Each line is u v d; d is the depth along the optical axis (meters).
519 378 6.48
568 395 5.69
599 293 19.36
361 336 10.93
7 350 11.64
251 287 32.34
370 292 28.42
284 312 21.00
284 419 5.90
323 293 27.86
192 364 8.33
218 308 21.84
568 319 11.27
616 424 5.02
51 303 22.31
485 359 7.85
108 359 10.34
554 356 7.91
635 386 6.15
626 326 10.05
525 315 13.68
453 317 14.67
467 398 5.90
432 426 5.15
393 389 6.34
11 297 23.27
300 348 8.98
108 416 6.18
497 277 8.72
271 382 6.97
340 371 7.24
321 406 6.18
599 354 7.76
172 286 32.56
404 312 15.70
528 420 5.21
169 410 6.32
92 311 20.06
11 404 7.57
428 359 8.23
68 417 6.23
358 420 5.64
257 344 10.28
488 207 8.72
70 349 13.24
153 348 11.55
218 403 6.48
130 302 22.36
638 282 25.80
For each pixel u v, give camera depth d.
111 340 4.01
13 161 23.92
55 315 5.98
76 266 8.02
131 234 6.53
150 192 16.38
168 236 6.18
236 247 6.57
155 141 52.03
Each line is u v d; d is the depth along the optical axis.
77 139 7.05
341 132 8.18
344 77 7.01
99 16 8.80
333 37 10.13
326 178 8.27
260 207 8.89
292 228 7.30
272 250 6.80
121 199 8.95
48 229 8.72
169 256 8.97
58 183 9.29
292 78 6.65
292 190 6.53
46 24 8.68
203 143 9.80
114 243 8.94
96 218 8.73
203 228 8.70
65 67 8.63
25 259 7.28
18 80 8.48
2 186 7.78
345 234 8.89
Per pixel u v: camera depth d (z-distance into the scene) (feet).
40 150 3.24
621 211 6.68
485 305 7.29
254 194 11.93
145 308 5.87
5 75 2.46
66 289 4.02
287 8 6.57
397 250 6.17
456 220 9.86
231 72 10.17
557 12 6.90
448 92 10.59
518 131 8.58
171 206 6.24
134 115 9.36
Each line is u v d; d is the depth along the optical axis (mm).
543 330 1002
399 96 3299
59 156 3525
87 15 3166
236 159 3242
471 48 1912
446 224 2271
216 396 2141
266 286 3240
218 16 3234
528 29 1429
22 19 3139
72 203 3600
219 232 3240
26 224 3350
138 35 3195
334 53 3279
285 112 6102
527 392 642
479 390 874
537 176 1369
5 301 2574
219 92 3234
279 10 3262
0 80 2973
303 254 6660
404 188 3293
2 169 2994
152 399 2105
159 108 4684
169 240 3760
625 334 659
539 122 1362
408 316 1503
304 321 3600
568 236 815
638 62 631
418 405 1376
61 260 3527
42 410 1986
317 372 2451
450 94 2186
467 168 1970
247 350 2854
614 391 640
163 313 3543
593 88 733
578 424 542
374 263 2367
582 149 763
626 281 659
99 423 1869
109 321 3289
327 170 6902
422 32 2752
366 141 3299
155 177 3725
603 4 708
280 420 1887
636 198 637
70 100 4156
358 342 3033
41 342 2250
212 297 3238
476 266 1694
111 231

YOUR GOAL:
Within the listing above, work out how many lines hold "pixel", and answer with that number only.

SOLUTION TO THIS EXERCISE:
2